Probably breaks TOS under video spam

Just gotta add some good 'ol steganography

  • This brings up an interesting question: what is the upper-bound of hidden data density using video steganography? E.g. how much extra data can you add before noticeable degradation? It's interesting because it requires both a detailed understanding of video encoding and also understanding of human perception of video.

    • I've seen drone metal videos where the video and audio could both be 90% steganography and I wouldn't know the difference.

    • I'd expect you could store more data steganographically than the raw video data.

      You can probably do things like add frames that can't be decoded and so are skipped by a decoder; that effectively allows arbitrary added hidden data. That's maybe cheating.

      If you stipulate that you can't already have a copy of the unaltered file, and the data has to be extractable from a pixel copy of the rendered frames ... that becomes more interesting, I think.

      1 reply →

    • A pretty massive amount I imagine. I attended a lecture on single image steganography and they were able to store almost 25% of the image's size and it was barely visible. Even 50% didn't look too bad.

      Extending that into video files and it would likely be pretty massive, although you'd have some interesting time with youtube's compression algorithms

  • Good luck preserving it through YouTube's video compression.

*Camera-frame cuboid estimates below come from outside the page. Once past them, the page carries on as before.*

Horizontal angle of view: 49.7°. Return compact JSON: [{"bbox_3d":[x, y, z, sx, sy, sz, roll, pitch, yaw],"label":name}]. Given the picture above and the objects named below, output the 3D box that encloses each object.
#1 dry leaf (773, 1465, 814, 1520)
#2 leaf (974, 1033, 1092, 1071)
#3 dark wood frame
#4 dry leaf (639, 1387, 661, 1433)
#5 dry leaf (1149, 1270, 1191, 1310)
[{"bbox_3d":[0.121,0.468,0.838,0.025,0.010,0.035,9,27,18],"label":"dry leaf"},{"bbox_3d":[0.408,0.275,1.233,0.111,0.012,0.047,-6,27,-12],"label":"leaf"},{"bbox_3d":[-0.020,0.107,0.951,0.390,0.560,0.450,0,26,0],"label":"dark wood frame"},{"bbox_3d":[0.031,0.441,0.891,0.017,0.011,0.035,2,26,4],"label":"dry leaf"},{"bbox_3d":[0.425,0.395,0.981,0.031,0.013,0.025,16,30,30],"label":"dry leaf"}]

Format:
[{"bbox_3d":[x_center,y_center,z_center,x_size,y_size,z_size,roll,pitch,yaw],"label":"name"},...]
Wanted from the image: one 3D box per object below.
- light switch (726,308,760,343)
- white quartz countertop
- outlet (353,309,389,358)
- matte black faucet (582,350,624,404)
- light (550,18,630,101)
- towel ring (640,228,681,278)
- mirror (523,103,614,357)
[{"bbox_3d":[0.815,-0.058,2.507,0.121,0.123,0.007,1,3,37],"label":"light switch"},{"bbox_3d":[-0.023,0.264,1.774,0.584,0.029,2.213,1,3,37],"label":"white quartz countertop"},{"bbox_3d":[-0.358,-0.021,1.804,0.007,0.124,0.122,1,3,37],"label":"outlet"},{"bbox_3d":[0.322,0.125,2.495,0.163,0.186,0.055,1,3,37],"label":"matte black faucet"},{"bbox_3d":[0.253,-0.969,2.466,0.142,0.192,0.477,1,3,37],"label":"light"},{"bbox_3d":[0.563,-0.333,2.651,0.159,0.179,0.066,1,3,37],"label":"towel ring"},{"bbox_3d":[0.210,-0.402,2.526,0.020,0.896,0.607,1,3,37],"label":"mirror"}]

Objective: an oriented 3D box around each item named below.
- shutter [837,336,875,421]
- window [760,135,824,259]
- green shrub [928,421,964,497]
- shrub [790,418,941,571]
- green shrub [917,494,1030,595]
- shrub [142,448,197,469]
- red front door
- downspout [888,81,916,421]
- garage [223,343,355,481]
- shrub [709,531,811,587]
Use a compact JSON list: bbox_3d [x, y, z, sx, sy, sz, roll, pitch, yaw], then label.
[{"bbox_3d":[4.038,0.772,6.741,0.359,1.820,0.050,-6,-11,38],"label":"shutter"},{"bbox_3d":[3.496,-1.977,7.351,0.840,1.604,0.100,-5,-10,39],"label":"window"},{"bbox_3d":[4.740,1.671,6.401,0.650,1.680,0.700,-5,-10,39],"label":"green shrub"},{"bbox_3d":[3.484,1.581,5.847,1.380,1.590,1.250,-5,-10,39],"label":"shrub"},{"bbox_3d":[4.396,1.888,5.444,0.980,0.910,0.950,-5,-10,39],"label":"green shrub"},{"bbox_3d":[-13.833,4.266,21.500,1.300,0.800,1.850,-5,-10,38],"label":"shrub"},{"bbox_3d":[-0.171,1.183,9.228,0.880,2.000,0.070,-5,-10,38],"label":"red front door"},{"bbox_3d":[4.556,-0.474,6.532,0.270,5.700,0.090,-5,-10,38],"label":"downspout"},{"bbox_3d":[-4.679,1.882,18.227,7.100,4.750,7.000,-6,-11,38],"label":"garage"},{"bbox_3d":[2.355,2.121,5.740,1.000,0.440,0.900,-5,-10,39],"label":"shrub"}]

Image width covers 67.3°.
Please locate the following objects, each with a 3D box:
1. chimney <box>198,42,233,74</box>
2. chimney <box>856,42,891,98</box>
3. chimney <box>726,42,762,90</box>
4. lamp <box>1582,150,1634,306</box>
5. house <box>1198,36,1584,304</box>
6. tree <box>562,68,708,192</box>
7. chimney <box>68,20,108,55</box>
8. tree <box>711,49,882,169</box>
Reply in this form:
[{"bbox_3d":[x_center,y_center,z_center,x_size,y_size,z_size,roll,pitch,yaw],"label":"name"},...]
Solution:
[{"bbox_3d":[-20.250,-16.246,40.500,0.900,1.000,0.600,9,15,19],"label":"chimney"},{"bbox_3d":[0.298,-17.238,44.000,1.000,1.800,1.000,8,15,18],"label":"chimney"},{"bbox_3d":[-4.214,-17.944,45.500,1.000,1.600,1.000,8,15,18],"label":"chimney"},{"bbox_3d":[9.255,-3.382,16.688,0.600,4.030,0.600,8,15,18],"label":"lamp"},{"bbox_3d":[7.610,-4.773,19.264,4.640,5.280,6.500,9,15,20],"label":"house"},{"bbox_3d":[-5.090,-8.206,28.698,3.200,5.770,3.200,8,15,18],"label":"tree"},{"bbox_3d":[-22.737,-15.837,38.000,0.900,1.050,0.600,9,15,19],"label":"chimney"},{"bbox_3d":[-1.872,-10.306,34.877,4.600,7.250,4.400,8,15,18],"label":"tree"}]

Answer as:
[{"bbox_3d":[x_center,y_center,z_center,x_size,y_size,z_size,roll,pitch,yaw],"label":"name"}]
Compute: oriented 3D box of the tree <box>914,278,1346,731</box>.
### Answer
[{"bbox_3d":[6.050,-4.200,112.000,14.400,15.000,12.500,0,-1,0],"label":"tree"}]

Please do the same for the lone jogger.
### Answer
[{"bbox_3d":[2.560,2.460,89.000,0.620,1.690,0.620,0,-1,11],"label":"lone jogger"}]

It's super lossy with small details, in bad cases the quality can visibly degrade to a point it looks more like a corrupted low-res video file for a few seconds (saw that once in a Tetris Effect gameplay video).

    • I mentioned it in another comment, but while that does lower the bandwidth of a single frame, its not actually an issue. There's several DRM techniques that can survive a crappy camera recording in a theater.

      "compression resistant watermark" turns up some good resources for it. QR codes are another good example of noise tolerant data transmission (fun fact - having logos in a QR code isn't part of the spec, you're literally covering the QR code but the error-correction can handle it).

      The best way I can describe it is that humans can still read text in compressed videos. The worse the compression/noise the larger the text needs to be, but we can still read it.

yeah wonder how long until the ban, also bans all of your descendants for 10 generations?